Restate the last part of the records below word for word, beginning at the line with "Rendered at 1275 by 1650 pixels." and ending at the final line.

[Records provided Boundary: Start]

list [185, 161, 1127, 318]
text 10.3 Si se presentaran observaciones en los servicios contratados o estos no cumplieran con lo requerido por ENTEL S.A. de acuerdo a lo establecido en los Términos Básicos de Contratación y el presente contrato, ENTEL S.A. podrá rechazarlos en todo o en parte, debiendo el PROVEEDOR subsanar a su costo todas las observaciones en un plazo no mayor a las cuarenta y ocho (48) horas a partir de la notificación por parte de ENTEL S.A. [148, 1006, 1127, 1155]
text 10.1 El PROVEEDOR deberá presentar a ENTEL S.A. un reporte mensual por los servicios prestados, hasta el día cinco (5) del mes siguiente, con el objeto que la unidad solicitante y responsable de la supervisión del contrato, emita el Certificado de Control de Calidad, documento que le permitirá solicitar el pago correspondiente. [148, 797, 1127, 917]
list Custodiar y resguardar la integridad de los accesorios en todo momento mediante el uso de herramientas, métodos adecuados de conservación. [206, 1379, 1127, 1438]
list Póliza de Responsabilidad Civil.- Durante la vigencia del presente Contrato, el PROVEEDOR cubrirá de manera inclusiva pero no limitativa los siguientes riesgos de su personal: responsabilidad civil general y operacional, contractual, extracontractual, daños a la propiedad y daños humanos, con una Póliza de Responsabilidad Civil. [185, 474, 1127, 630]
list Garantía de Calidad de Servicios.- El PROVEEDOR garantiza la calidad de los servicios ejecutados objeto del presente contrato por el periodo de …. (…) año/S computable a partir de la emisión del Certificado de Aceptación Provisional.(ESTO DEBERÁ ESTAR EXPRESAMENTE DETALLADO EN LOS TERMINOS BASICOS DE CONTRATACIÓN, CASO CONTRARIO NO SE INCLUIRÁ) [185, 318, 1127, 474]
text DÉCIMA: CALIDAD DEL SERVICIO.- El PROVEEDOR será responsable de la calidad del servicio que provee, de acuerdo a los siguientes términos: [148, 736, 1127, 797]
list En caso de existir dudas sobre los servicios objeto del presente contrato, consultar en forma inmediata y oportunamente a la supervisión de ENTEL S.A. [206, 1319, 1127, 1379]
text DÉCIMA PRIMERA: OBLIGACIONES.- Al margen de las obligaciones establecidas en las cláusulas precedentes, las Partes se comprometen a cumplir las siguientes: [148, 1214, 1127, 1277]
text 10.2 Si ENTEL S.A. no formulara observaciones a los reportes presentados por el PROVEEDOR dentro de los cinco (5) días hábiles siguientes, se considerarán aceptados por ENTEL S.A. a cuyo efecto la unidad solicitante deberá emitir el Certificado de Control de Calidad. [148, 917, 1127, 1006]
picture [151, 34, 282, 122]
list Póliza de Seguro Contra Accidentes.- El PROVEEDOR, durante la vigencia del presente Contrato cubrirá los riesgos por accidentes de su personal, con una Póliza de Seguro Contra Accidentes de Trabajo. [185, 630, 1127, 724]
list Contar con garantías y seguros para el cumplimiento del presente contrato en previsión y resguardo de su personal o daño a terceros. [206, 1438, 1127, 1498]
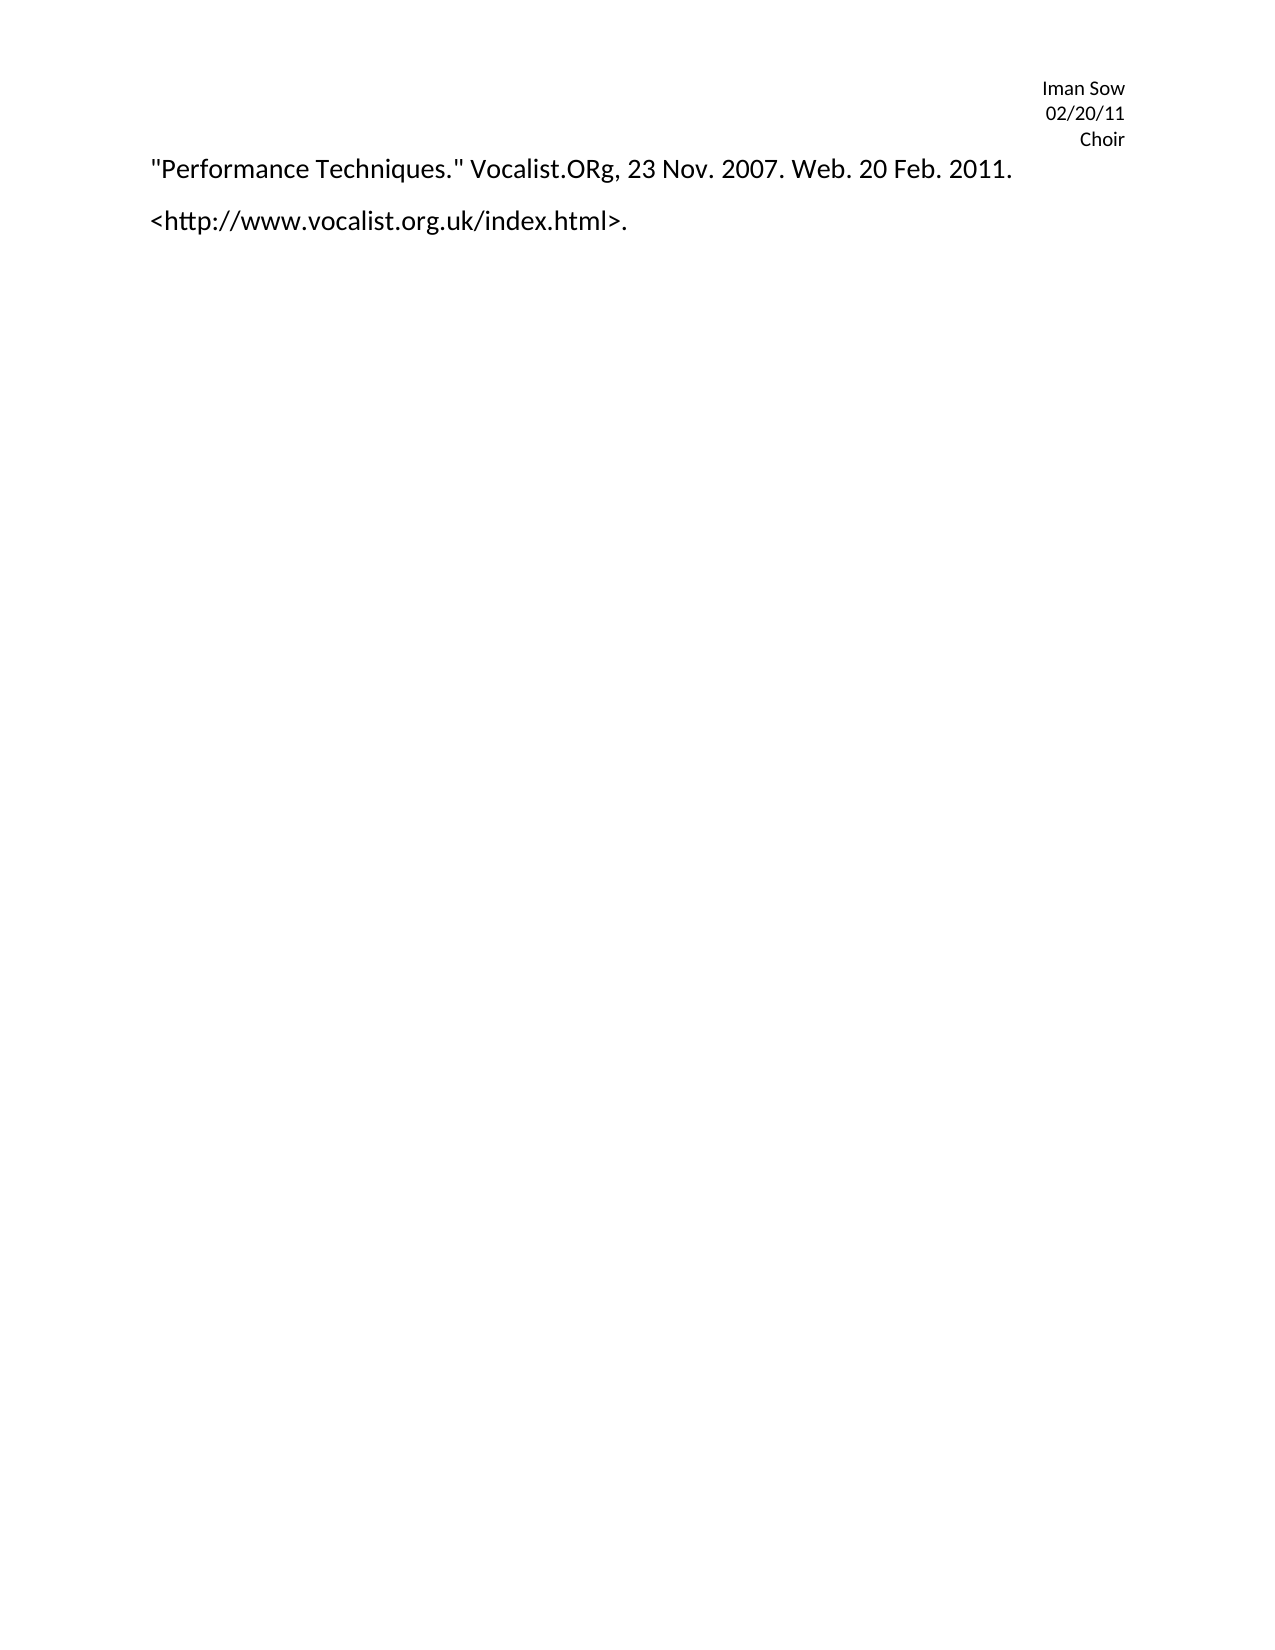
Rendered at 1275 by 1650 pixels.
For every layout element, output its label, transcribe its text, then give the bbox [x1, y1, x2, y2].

text "Performance Techniques." Vocalist.ORg, 23 Nov. 2007. Web. 20 Feb. 2011. <http://www.vocalist.org.uk/index.html>. [150, 151, 1125, 237]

[Records provided Boundary: End]

§ Answer section:
Rendered at 1275 by 1650 pixels.
For every layout element, output its label, transcribe its text, then give the bbox [x1, y1, x2, y2].

text "Performance Techniques." Vocalist.ORg, 23 Nov. 2007. Web. 20 Feb. 2011. <http://www.vocalist.org.uk/index.html>. [150, 151, 1125, 237]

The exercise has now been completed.